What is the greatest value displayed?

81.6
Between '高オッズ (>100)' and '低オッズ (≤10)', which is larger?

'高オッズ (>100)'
────────────────────
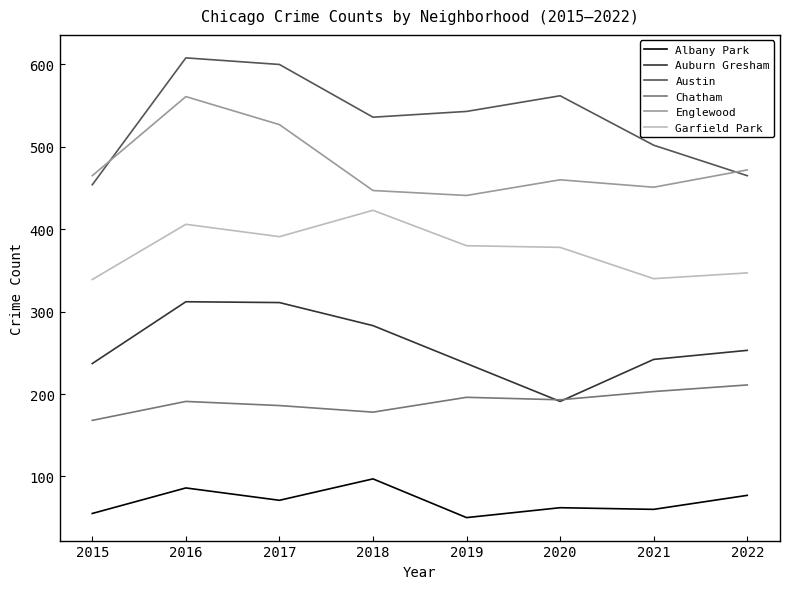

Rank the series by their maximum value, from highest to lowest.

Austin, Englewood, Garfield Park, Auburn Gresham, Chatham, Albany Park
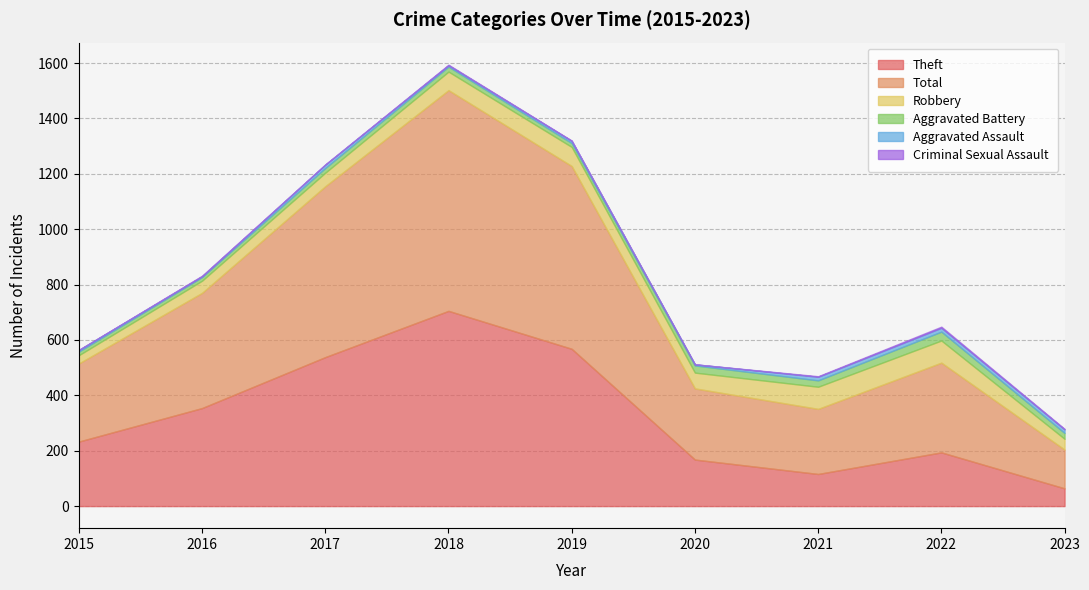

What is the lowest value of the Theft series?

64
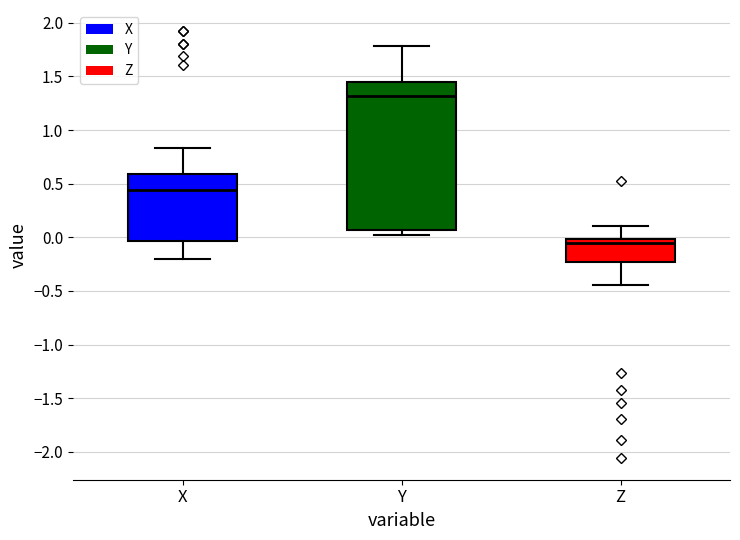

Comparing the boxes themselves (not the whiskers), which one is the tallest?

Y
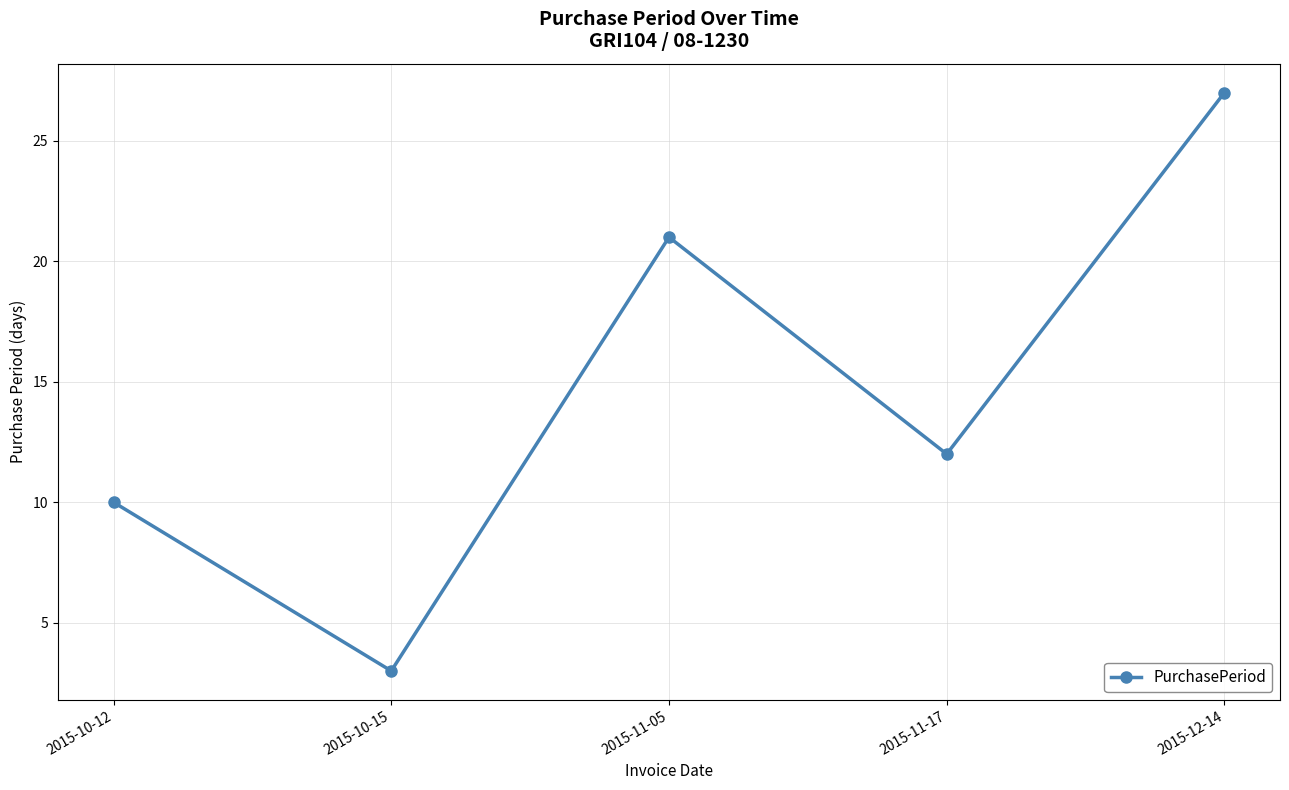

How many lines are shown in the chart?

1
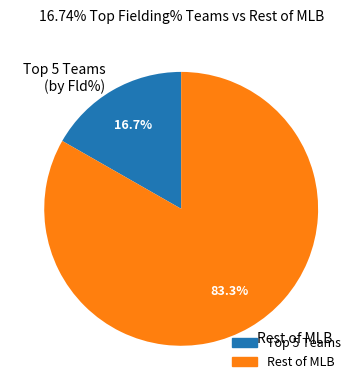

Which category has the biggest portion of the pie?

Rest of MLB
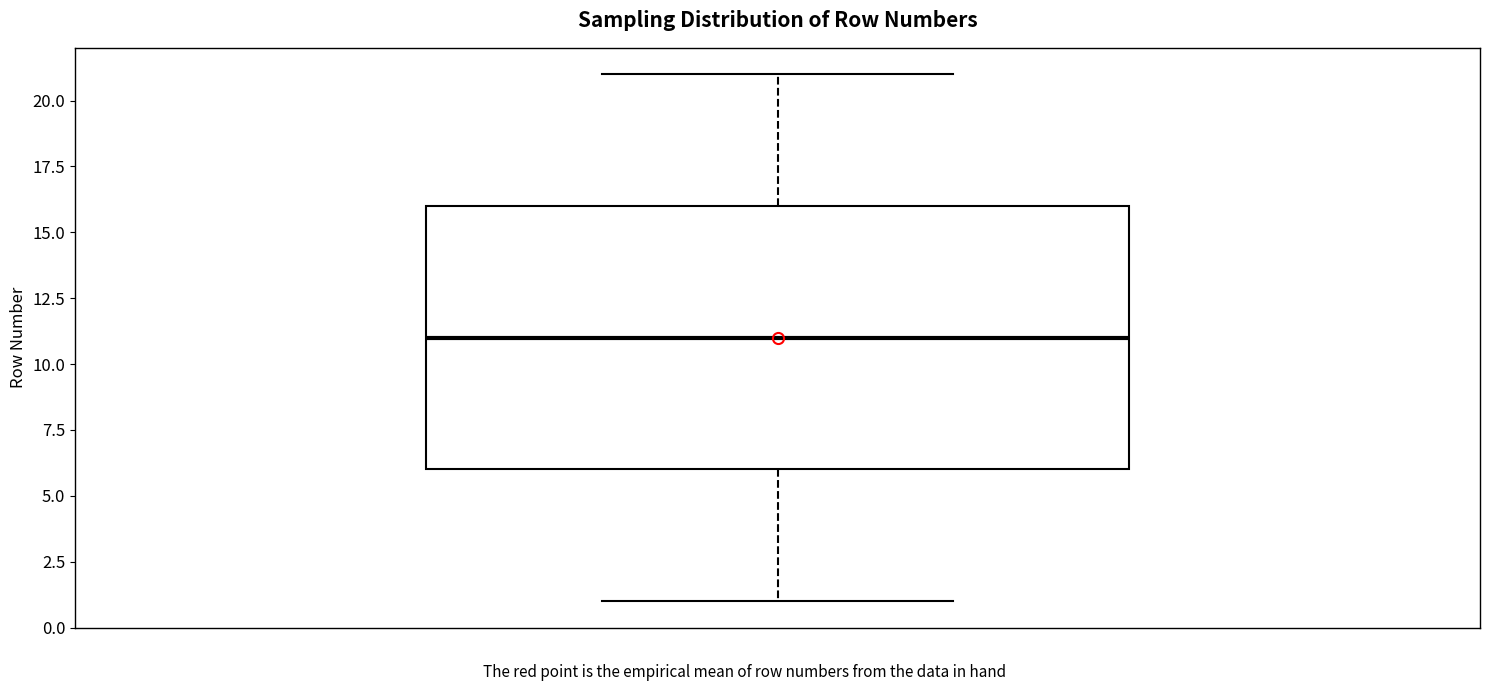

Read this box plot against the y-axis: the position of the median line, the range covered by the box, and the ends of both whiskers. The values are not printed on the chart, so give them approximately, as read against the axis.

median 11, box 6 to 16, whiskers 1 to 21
────────────────────
• **REQUIRED ACTION**:
Render the material as a Markdown table with the columns "Row" and "Material line", starting with the line that contains "Rest of MLB" and continuing through the line that contains "median 11, box 6 to 16, whiskers 1 to 21". Omit blank lines and pictures.

• **TASK OUTPUT**:
| Row | Material line |
|---|---|
| 1 | Rest of MLB |
| 2 | Read this box plot against the y-axis: the position of the median line, the range covered by the box, and the ends of both whiskers. The values are not printed on the chart, so give them approximately, as read against the axis. |
| 3 | median 11, box 6 to 16, whiskers 1 to 21 |